For those of us who live downtown it means an earlier start to crowded sidewalks carpeted in cigarette butts, overflowing trash cans, constant traffic noise, exhaust fumes and no available parking spaces. In addition, as fracking operations continue their cancer-like sprawl across the backcountry, massive trucks carrying flammable and toxic materials run around the clock through town.
Perhaps this year Moab will experience citywide gridlock for the first time, or possibly a major accident involving one of those trucks that will either spill toxins across a block or two or a related fire that will wipe out a large swath of Main Street.
Motels can’t seem to be built fast enough to attract and accommodate more tourists.
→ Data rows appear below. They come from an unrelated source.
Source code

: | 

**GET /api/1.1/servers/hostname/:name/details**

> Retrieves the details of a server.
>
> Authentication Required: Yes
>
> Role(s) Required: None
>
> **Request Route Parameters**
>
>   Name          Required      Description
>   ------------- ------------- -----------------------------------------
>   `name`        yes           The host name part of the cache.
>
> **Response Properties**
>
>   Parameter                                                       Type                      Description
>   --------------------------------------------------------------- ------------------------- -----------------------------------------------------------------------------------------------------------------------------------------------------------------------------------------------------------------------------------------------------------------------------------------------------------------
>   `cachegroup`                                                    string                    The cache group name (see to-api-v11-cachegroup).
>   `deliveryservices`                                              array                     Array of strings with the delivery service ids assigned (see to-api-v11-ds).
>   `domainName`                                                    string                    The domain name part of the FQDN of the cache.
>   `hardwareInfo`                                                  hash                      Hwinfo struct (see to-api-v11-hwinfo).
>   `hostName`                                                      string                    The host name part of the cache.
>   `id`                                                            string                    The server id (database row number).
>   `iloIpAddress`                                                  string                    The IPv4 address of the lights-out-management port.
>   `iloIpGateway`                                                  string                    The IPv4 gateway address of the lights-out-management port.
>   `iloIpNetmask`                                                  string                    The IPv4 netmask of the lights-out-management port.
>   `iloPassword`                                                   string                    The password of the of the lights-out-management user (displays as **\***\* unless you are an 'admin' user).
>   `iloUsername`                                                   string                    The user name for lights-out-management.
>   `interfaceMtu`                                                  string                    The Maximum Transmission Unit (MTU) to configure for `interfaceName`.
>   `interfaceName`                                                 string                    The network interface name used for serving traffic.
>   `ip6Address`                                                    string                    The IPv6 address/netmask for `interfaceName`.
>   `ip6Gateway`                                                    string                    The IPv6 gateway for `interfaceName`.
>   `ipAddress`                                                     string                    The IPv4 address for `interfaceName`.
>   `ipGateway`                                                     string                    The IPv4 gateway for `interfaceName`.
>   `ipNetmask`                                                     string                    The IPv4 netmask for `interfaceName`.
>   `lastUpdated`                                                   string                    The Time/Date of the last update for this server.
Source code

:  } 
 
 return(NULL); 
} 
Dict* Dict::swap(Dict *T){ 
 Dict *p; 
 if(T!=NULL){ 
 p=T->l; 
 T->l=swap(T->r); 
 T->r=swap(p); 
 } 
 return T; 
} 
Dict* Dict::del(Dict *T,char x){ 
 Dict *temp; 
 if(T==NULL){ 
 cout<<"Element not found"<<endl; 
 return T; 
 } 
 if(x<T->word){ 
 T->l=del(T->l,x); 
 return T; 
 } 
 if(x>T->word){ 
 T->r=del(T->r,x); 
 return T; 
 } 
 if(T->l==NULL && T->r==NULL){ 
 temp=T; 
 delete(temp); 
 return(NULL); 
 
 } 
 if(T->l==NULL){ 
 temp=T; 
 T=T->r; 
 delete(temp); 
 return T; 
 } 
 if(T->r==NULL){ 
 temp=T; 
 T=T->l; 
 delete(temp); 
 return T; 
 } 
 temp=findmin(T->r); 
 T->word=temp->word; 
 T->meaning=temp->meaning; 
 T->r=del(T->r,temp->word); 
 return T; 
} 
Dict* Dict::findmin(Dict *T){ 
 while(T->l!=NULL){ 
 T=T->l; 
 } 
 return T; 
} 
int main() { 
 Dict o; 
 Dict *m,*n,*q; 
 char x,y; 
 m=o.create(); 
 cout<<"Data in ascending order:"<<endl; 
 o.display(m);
Arches reached a milestone in 2013, topping 1 million visitors. Now the National Park Service can shoot for a new goal of 2 million.
Our landscape is pounded by 4x4s, mountain bikers and hikers. Slickrock areas are scarred by black tire marks and spotted with various petroleum-based fluids, the air thick with dust and exhaust. Our infrastructure and water supply are being pushed to their limits.
The landfill continues to bloat. And now there are plans to build the Utah State University campus and bring in 3,000 students, faculty and support staff. I noticed recently that the roar of life in Moab can be heard clearly all the way up to the Porcupine Rim.
I have been overwhelmed lately by this simple question: Has anyone other than myself reached the conclusion that enough is enough? Seems not. The words of the late great George Carlin ring true: “Nobody seems to notice, nobody seems to care.”
So off we go into the 2014 tourist season, another sad year of watching Moab self-destruct.